## Document text
+ + +

I recently wrote about how the Digital Church is a powerful ministry to reach and engage Millennials who are disengaging from the Church. The evidence is very compelling to make the case that digital media is a catalyst to bring young people back to faith, and into a deeper relationship with Jesus.
The millennial generation is the not the only ministry opportunity that the Digital Church solves. Who can you reach by building Digital Church? In Part 1 of this series, I will discuss how the Digital Church is a ministry tool for foreign missions, and in Part 2 I will focus on how Digital Church works within our own communities, our church’s backyard.
Let’s review on the definition of a digital church. It is an extension of the local church, whose ministry goals and intentional strategies draw them to the digital medium to reach people.
These technologies might include live streaming, video, apps, websites, etc. But no matter the type of technology integrated with a digital church – it should of course be noted that a ministry that utilizes any type of outreach endeavor, with technology or otherwise, should be taken into prayerful consideration to ensure it fits properly within the overall ministry. The Digital Church extends the reach of the church beyond the four walls into a limitless opportunity, at home and around the world. As such, technology is empowering churches in world missions in three significant ways:
1) Global Reach
For generations we have deployed missionaries in the field around the world to reach every tribe, tongue, and nation with the Gospel. Missions does not come without its challenges; travel, training, language education, international borders, closed countries. We have gone so far on foot, and will continue to carry the Message across the world. I would never propose that we stop that, or lose a sense of urgency around it. However, I am hoping we will open our eyes to how the Internet boom and the mobile revolution can help us reach people in places we have never been able to go.
For example, there are countries that are closed to the gospel, allowing no missionaries in, and countries that are even hostile towards Christianity. We can reach the hurt and hopeless with a message of Good News where we never could step foot. We cannot cross the borders, but the Internet can.
The Internet is already being used to reach people around the world with the gospel for the first time. Ministries like Global Media Outreach connect seekers around the world with volunteers online who can share the Gospel with them – securely, alleviating the risk of discovery and persecution in hostile countries.
The Digital Church breaks down all walls, barriers, and distances to reachpeople wherever they are. Churches are able to reach people around the world with digital technology such as streaming and apps, and this is already happening. Souls are coming to Jesus through the work of digital media, and the World Wide Web, the new roman road. Let’s not stop sending people, but let’s also not miss the opportunity to reach seekers where they are.
It’s no secret that we are living in a mobile-first age. Mobile computing through smart-phones and tablets is a phenomenon that is just beginning to emerge. According to Cisco’s Visual Network Index Report from February 2014, Mobile internet traffic grew 81% through 2013. It is set to double again by 2015. This is likely due to the facts that 63% of adult mobile phone owners use their phones to go online, and for 34% of them it is their primary (or only) internet communication.

+ + +

## Supplied data
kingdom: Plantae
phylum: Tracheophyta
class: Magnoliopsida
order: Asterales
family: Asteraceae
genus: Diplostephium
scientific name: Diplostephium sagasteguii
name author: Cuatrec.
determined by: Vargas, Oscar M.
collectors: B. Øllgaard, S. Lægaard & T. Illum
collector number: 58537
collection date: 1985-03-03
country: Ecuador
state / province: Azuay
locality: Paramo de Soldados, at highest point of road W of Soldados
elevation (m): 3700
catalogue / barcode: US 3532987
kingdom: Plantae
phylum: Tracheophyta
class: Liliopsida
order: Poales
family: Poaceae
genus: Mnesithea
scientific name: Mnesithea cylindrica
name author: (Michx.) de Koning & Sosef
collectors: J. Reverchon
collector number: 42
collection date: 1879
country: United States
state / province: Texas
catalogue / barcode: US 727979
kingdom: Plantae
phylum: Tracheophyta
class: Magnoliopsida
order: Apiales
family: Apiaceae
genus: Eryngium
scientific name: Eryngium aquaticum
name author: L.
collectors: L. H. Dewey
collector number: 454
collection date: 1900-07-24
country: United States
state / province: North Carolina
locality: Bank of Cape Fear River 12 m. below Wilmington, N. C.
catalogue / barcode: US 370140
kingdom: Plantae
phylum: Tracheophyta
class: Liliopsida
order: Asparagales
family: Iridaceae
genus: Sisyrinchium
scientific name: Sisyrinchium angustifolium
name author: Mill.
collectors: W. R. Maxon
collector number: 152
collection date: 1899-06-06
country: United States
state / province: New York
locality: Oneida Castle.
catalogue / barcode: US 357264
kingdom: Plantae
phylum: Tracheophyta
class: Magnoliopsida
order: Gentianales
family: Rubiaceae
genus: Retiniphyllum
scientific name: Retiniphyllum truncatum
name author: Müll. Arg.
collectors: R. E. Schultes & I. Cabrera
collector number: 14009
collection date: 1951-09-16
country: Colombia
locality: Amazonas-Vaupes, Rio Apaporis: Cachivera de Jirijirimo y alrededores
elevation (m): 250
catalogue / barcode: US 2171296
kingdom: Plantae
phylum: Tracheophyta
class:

+ + +

## Work request 1
Reproduce the passage of the Digital Church article that begins at the words "Let’s review on" and stops after "to reach people.".
## Work request 2
Which challenges of missions does the Digital Church article name?
## Work request 3
Extend the article on the Digital Church and world missions, picking up after its final sentence.

## Task answer 1
Let’s review on the definition of a digital church. It is an extension of the local church, whose ministry goals and intentional strategies draw them to the digital medium to reach people.

## Task answer 2
- travel
- training
- language education
- international borders
- closed countries

## Task answer 3
The “second screen” is very quickly becoming the first screen. The innovation in mobile is not only in the hardware of handsets themselves, nor in web browsing in general, but as you might guess in apps. They make up more use of mobile users than either browsing the web in general, or making phone calls. Approximately 80% of mobile use happens within an app (does not include Phone app or Browser app).
A Digital Church with an application offering videos, devotions, and testimonies is one of the greatest ways to reach people through mobile devices.
[Tweet “Apps offering video, devotions and testimonies are one of the greatest way to reach the Church.”-Rob Coletti]
1.8 Billion smartphones were purchased in 2013, with close to 2.1 Billion active mobile broadband subscribers worldwide. This usage is spread worldwide. By 2015, mobile internet use is set to double in Asia, triple in Latin America, triple in the Middle East, and almost quadruple in Eastern Europe. The technology gap is quickly closing between America and the developing world, and mobile is the reason why. What can a church achieve in a world connected wirelessly with tiny computers in everyone’s pockets? We must think bigger.
Besides national borders, language is one of the greatest obstacles to sharing the gospel around the world. This is changing rapidly. Already there exist such tools as Google Translate and iTranslate app that allow us to translate written text or voice to almost any language on the fly.
WordLens is a cool technology that allows you to use a mobile camera to translate text and street signs visually into your native language in real time. Google’s Glass technology would fit perfectly with this technology that they just acquired. Microsoft recently introduced a feature in Skype that allows real time voice translation on calls. Also, as mentioned above, we now have more language translations of the Bible than ever before, and LifeChurch.TV is working to bring them to the world. This technology may not be mission ready at present, but it is empowering ministries to share the gospel more easily.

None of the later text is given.